■ **Data for the task**:

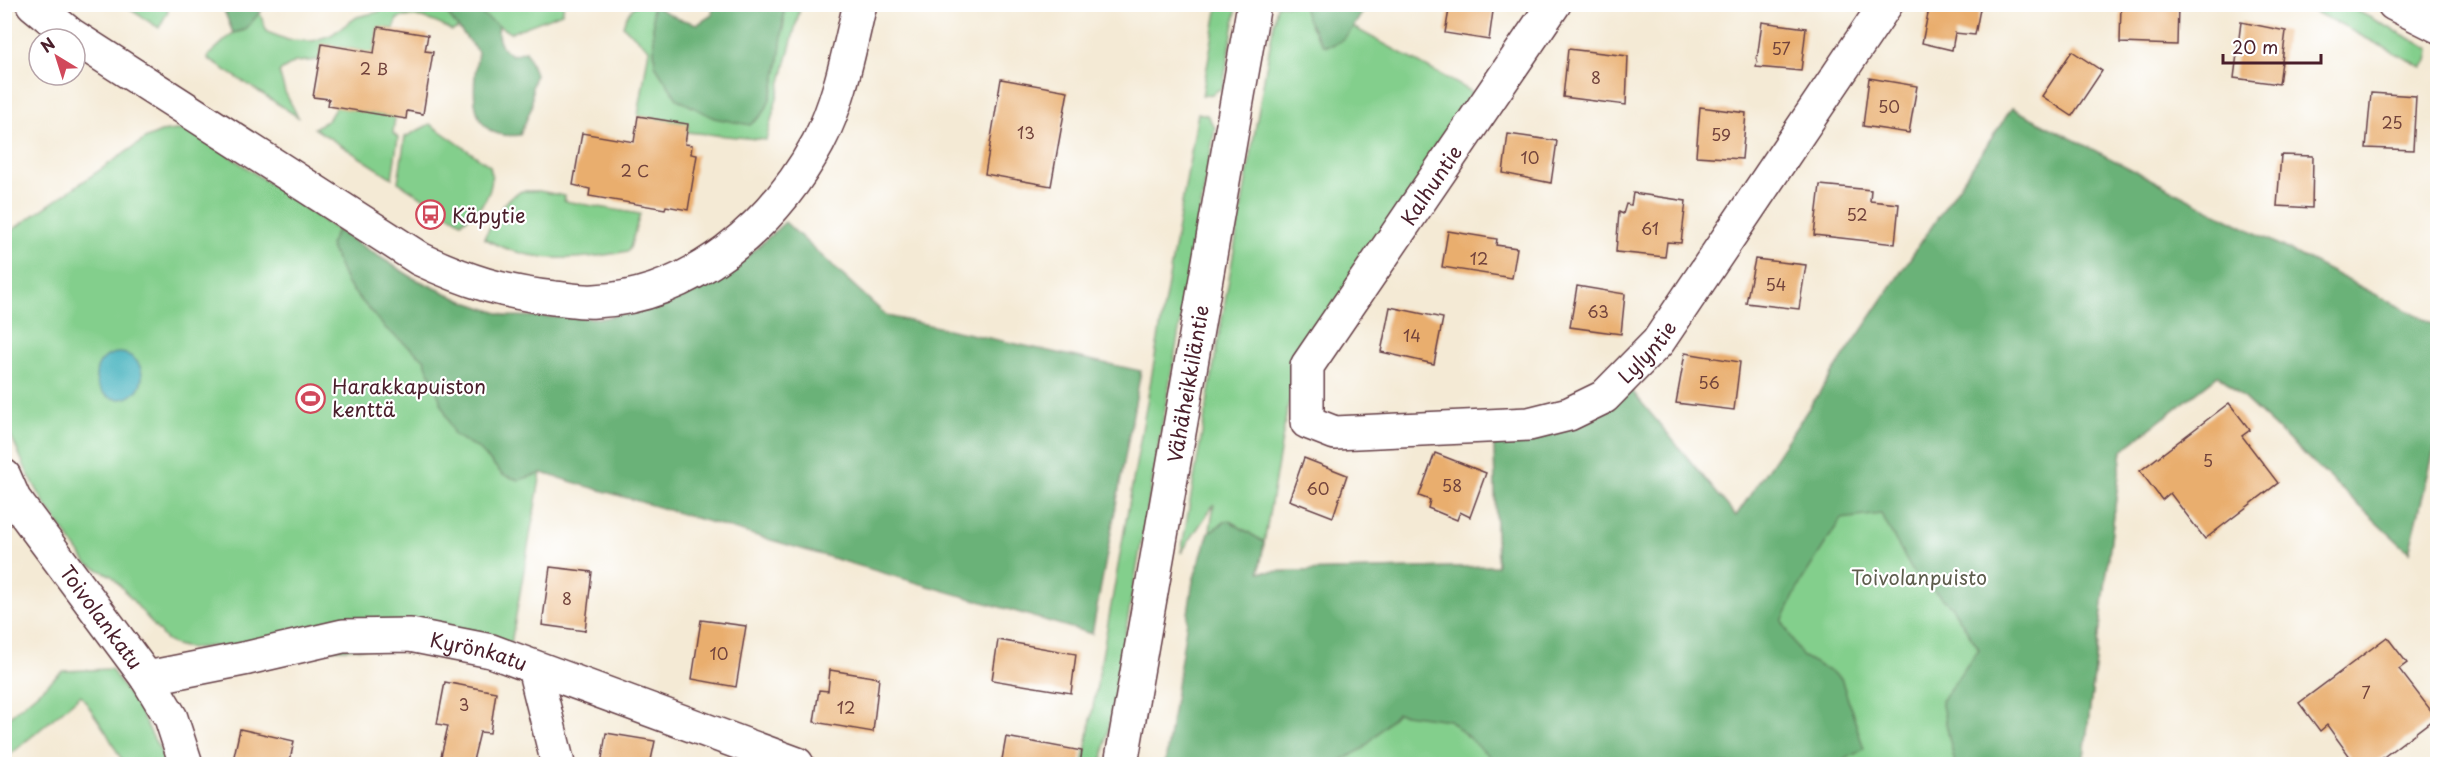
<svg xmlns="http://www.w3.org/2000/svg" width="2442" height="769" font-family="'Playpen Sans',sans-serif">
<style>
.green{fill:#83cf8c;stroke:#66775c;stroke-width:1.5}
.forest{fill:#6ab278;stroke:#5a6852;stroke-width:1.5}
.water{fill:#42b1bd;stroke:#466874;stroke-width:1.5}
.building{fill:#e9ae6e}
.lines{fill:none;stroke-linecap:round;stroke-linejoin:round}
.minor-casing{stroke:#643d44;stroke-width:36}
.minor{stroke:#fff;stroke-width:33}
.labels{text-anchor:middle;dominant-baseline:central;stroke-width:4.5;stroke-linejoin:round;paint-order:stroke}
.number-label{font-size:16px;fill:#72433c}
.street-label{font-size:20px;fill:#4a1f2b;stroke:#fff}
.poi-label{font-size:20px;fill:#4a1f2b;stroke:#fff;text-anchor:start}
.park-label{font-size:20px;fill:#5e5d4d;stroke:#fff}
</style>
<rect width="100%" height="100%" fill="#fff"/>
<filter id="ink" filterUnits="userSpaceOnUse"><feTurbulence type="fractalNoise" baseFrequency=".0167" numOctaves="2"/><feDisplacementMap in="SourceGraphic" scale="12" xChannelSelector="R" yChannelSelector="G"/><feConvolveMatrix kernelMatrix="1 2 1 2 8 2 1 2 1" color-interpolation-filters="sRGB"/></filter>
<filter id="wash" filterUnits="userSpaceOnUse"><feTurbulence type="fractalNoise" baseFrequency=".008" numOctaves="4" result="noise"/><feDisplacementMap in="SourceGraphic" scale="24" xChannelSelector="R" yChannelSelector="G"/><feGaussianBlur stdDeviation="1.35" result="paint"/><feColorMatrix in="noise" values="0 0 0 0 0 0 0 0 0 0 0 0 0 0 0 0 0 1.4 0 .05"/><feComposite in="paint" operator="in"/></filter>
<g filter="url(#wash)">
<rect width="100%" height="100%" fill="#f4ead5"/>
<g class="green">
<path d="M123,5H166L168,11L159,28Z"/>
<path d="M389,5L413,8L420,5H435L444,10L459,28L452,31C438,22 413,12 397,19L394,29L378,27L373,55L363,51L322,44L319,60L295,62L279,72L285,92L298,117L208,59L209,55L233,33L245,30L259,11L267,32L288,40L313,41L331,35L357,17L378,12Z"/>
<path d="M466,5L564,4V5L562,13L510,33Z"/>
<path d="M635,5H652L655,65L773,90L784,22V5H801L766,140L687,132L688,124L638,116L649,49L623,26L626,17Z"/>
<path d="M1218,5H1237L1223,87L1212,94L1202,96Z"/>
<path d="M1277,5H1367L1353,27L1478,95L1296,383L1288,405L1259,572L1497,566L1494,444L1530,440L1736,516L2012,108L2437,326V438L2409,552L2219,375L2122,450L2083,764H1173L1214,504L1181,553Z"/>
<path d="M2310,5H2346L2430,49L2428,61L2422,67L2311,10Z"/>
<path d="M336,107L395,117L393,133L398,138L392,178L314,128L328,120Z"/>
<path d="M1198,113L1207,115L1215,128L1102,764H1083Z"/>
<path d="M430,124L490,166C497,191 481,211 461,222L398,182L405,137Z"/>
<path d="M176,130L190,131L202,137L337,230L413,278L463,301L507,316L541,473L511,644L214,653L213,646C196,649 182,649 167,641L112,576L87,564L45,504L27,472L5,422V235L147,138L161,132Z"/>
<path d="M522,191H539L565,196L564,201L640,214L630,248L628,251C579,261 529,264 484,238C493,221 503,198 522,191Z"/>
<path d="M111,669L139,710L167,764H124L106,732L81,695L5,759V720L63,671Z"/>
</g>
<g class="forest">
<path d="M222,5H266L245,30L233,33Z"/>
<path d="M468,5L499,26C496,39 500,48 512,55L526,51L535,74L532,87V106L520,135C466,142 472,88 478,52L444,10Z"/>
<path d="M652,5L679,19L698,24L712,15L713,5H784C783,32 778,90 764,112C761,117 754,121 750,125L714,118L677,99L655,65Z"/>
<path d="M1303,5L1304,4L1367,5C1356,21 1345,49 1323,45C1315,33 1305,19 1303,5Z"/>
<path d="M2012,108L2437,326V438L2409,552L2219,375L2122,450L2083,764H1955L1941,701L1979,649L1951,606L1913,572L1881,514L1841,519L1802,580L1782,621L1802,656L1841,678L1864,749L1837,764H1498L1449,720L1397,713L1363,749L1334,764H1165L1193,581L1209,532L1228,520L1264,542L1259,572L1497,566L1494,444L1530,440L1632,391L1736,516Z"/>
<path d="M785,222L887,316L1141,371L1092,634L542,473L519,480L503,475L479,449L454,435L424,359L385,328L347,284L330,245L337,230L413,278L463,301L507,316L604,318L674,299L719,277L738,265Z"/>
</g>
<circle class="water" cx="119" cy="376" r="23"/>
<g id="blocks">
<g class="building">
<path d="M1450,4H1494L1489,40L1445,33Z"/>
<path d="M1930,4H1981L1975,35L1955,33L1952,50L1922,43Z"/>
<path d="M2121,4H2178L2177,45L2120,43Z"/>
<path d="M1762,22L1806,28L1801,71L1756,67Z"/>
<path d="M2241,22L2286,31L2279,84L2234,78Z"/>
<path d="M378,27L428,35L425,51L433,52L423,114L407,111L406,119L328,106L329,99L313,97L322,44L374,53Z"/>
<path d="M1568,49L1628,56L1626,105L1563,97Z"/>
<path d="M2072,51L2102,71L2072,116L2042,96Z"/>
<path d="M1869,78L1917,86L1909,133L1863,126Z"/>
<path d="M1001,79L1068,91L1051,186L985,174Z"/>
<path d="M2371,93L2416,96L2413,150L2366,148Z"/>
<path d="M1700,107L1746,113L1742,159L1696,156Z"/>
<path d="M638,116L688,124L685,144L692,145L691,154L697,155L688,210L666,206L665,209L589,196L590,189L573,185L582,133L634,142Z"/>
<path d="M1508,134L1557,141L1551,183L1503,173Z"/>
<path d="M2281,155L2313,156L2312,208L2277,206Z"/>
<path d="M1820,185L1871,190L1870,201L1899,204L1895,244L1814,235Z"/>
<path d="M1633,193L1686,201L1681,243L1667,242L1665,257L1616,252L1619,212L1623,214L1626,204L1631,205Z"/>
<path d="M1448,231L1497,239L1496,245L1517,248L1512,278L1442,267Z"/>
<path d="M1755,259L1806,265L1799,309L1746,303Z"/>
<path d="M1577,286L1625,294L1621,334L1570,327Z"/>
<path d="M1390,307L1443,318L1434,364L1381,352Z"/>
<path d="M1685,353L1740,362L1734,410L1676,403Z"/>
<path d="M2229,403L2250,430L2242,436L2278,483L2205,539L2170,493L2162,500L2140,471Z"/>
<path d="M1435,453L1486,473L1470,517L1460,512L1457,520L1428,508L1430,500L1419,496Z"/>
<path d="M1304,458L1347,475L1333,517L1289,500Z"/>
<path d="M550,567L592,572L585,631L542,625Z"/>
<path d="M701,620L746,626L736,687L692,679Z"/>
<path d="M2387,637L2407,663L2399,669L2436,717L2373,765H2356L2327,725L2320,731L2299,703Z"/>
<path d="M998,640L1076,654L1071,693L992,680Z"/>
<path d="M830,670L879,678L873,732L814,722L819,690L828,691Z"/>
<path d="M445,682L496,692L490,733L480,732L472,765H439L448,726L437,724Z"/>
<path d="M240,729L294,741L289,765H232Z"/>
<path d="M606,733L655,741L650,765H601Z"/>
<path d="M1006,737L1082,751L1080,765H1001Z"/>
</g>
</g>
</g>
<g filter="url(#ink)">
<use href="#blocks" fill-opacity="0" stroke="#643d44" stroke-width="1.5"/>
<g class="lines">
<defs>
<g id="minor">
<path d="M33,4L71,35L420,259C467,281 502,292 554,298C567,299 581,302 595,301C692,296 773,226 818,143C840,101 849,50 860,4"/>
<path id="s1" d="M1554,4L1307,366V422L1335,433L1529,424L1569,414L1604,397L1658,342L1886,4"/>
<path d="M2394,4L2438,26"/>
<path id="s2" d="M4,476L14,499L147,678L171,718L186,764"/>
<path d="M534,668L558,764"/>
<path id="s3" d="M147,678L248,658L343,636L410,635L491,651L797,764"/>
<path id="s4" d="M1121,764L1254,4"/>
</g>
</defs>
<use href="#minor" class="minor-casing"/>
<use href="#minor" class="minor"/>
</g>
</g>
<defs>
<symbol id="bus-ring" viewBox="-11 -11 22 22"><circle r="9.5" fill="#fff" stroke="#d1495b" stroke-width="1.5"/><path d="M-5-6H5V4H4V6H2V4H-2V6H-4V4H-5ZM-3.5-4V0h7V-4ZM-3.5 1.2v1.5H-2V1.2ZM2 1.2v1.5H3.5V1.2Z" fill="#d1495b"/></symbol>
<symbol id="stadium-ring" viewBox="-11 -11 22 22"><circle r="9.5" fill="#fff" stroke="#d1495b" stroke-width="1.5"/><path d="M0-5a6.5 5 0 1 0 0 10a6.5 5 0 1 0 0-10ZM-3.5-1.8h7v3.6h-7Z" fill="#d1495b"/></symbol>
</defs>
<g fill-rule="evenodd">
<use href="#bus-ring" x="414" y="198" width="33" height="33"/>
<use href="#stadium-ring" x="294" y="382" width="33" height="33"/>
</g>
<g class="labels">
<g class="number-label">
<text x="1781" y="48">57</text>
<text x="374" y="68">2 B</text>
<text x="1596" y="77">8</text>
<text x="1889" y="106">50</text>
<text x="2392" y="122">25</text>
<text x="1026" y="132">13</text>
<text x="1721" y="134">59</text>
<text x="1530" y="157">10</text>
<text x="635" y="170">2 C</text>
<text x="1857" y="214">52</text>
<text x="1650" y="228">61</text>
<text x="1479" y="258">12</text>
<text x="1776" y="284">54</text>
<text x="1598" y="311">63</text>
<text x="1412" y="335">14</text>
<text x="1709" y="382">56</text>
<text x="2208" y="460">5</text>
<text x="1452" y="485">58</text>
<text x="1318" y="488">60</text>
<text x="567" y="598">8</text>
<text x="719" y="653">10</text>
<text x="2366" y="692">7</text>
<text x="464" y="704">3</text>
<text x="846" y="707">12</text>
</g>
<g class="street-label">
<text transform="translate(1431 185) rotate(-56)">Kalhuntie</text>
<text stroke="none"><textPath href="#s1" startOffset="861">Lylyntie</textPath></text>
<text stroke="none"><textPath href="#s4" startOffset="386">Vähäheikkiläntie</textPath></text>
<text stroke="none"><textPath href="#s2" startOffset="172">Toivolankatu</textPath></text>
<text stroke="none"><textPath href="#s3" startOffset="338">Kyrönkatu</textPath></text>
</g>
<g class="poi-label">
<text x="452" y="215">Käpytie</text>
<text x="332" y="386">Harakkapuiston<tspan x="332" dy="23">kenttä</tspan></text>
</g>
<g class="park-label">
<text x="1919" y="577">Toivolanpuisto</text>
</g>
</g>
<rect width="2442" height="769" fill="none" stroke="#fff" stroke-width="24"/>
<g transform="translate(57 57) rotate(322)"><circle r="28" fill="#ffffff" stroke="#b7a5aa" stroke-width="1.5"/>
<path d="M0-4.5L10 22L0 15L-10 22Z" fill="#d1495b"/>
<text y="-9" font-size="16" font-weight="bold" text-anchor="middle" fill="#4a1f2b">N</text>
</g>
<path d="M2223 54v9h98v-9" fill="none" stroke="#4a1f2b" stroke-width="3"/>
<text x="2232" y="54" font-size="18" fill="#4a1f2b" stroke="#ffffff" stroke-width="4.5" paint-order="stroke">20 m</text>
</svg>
* * *
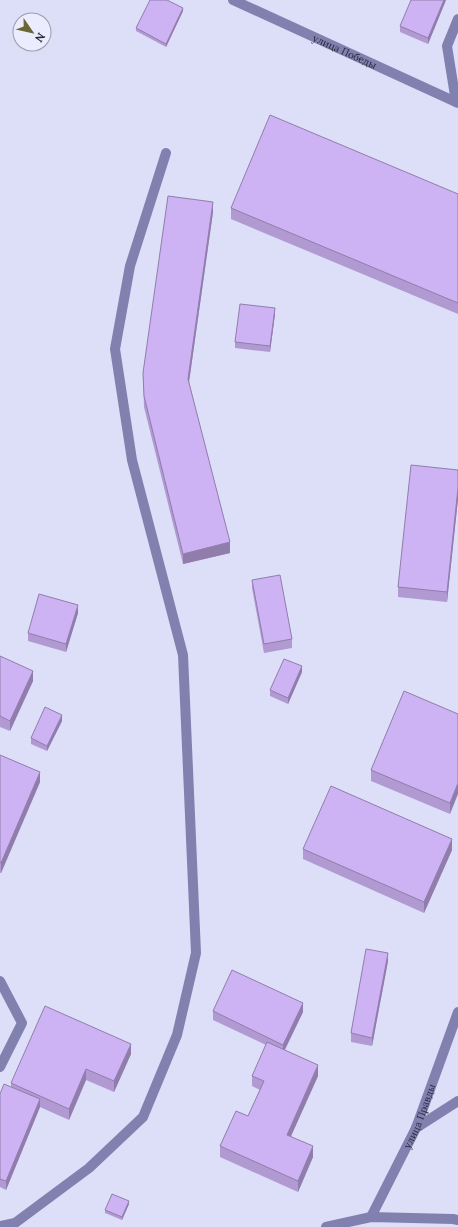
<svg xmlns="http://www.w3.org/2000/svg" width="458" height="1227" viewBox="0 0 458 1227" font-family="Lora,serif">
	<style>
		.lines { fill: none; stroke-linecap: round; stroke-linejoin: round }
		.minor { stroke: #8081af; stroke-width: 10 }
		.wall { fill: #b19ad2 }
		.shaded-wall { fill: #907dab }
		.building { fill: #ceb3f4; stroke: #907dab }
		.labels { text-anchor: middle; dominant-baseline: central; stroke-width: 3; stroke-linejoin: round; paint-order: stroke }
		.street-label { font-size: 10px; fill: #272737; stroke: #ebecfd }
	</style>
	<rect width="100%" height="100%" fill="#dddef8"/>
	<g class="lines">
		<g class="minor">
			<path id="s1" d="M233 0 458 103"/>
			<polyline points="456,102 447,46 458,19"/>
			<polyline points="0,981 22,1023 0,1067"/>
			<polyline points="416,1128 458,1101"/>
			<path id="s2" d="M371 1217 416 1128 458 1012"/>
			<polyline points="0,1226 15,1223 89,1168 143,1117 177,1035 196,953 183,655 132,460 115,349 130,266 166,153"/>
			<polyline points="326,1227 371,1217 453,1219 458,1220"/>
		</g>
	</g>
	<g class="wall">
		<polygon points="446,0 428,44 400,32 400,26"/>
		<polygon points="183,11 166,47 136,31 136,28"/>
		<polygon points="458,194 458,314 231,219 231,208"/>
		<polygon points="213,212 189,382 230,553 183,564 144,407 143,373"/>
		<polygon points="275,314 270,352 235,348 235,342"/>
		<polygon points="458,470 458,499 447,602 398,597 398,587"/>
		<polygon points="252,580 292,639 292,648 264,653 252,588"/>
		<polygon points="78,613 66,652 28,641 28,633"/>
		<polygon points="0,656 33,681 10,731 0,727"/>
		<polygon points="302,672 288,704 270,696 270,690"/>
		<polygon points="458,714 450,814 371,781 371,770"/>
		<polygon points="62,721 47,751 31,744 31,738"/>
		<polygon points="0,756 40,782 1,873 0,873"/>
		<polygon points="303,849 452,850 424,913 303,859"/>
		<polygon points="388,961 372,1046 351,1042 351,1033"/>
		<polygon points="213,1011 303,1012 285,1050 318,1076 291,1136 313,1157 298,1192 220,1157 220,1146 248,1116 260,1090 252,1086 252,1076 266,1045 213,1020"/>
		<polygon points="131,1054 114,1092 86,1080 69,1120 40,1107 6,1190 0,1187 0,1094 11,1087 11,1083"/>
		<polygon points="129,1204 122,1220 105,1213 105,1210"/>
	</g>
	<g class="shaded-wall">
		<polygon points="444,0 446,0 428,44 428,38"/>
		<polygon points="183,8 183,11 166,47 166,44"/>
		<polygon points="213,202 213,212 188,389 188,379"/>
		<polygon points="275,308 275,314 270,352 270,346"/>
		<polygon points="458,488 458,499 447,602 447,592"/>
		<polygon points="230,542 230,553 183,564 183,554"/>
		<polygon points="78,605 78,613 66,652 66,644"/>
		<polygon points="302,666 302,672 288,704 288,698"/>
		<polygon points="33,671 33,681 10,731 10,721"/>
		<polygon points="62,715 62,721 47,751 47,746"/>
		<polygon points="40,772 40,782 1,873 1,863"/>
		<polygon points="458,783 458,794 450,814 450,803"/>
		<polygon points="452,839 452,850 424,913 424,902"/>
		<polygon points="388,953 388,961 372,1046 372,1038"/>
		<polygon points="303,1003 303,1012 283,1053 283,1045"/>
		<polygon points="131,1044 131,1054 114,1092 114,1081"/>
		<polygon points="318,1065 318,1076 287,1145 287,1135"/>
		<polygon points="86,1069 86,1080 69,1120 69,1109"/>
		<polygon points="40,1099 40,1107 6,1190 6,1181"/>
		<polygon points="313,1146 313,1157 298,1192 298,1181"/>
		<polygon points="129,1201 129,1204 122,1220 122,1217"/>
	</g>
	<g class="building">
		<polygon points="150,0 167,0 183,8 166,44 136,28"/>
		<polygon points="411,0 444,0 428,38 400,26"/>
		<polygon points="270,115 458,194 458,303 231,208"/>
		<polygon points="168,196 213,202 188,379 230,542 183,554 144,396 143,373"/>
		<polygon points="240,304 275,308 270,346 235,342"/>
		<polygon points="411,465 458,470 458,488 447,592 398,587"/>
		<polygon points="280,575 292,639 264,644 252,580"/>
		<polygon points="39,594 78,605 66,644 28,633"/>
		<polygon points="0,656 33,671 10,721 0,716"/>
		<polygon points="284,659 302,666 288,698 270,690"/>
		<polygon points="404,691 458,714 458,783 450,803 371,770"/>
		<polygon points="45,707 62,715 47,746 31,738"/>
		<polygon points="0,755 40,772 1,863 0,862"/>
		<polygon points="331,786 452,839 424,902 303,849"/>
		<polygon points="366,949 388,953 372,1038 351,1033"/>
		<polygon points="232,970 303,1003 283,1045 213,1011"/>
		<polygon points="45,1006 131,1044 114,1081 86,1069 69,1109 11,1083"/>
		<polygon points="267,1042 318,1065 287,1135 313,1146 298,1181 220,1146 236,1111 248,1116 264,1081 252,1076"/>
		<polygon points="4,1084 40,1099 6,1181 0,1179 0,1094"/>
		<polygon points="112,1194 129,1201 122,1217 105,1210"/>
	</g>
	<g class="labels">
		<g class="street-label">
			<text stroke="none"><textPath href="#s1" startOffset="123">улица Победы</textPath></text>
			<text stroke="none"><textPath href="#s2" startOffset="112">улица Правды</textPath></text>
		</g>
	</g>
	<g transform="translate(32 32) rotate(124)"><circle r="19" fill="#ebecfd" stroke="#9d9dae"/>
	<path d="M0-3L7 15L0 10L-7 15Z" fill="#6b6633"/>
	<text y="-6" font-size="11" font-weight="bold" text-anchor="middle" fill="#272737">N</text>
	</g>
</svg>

■ **What you should do**: In the records, locate each line holding the string "lines" and copy it.

■ **Solution**:
.lines{fill:none;stroke-linecap:round;stroke-linejoin:round}
<g class="lines">
		.lines { fill: none; stroke-linecap: round; stroke-linejoin: round }
	<g class="lines">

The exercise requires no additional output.